The justices did not otherwise comment in turning away Trump’s emergency appeal.
Trump had pressed the court on an issue relating to classified documents seized in the search authorized by a federal judge of Mar-a-Lago.
The Trump team was asking the justices to overturn a lower court ruling and permit an independent arbiter, or special master, to review the roughly 100 documents with classified markings that were taken in the Aug. 8 raid of Mar-a-Lago, during which the FBI seized some 11,000 documents while searching the private quarters of Trump’s wife and teenage son among other parts of the estate.
Trump has suggested that the Justice Department operatives took personal effects including his will and his passports.
The former president’s legal team asked a judge in Florida, Aileen Cannon, to appoint a special master to do an independent review of the records.
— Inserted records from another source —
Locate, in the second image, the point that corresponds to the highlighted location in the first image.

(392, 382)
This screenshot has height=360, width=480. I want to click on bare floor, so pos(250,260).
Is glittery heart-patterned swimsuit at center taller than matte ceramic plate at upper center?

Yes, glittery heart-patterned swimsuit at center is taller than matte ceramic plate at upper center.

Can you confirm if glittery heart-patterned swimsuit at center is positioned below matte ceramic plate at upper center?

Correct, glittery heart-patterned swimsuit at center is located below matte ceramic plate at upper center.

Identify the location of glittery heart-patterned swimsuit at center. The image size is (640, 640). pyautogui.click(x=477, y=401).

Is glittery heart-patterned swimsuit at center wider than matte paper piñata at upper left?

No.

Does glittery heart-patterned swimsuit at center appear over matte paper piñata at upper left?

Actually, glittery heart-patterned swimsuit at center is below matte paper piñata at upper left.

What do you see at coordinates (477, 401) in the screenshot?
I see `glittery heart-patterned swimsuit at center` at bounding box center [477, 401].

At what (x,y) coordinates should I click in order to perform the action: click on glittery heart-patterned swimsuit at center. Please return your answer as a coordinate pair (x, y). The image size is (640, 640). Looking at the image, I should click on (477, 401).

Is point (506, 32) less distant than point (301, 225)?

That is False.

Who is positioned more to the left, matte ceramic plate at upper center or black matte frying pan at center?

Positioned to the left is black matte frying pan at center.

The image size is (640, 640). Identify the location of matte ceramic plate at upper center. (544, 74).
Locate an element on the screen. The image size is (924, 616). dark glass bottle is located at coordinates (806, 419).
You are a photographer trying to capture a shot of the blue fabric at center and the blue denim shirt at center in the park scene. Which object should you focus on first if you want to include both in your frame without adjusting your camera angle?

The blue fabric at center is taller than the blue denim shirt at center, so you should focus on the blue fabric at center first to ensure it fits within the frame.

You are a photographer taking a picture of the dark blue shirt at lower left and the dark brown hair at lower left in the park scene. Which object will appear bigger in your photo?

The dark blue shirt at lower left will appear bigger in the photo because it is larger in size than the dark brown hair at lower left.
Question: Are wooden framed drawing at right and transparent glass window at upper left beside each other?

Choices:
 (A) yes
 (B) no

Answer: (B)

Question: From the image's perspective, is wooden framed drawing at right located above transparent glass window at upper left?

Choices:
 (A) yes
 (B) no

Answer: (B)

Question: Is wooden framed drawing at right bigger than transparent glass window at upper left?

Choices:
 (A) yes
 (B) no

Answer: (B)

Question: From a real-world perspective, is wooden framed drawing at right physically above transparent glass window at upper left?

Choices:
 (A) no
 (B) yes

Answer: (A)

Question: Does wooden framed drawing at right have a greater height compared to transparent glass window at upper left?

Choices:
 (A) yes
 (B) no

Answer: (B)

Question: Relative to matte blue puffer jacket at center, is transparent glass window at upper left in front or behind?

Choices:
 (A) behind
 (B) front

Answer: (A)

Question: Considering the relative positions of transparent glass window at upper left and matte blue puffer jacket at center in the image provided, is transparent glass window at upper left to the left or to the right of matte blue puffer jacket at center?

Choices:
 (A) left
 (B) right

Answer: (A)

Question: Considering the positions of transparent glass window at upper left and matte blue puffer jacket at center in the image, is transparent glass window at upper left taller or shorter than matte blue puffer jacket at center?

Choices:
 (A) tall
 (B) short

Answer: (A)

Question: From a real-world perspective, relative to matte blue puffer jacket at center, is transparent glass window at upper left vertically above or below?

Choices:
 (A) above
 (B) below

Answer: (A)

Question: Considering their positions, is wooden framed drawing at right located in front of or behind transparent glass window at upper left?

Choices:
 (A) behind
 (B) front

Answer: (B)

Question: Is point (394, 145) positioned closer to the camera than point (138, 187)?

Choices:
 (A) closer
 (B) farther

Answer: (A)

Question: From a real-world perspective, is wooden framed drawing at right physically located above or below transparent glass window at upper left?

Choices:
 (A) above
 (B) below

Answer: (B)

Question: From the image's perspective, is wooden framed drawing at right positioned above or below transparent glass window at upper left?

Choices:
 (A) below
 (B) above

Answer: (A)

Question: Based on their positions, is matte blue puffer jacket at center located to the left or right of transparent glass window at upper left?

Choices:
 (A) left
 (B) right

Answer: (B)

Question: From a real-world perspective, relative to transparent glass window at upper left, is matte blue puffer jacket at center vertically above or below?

Cannon subsequently assigned a veteran Brooklyn judge, Raymond Dearie, to review the records and segregate those that may be protected by claims of attorney–client privilege and executive privilege.
However, the Justice Department objected to Dearie’s ability to review the classified records, prompting the 11th Circuit Court of Appeals to review the case.
A three-judge panel from the Atlanta-based 11th Circuit last month limited the special master’s review to the much larger tranche of non-classified documents.
The judges, including two Trump appointees, sided with the Justice Department, which had argued there was no legal basis for the special master to conduct his own review of the classified records.
But Trump’s lawyers said in their application to the Supreme Court that it was essential for the special master to have access to the classified records to “determine whether documents bearing classification markings are in fact classified, and regardless of classification, whether those records are personal records or Presidential records.”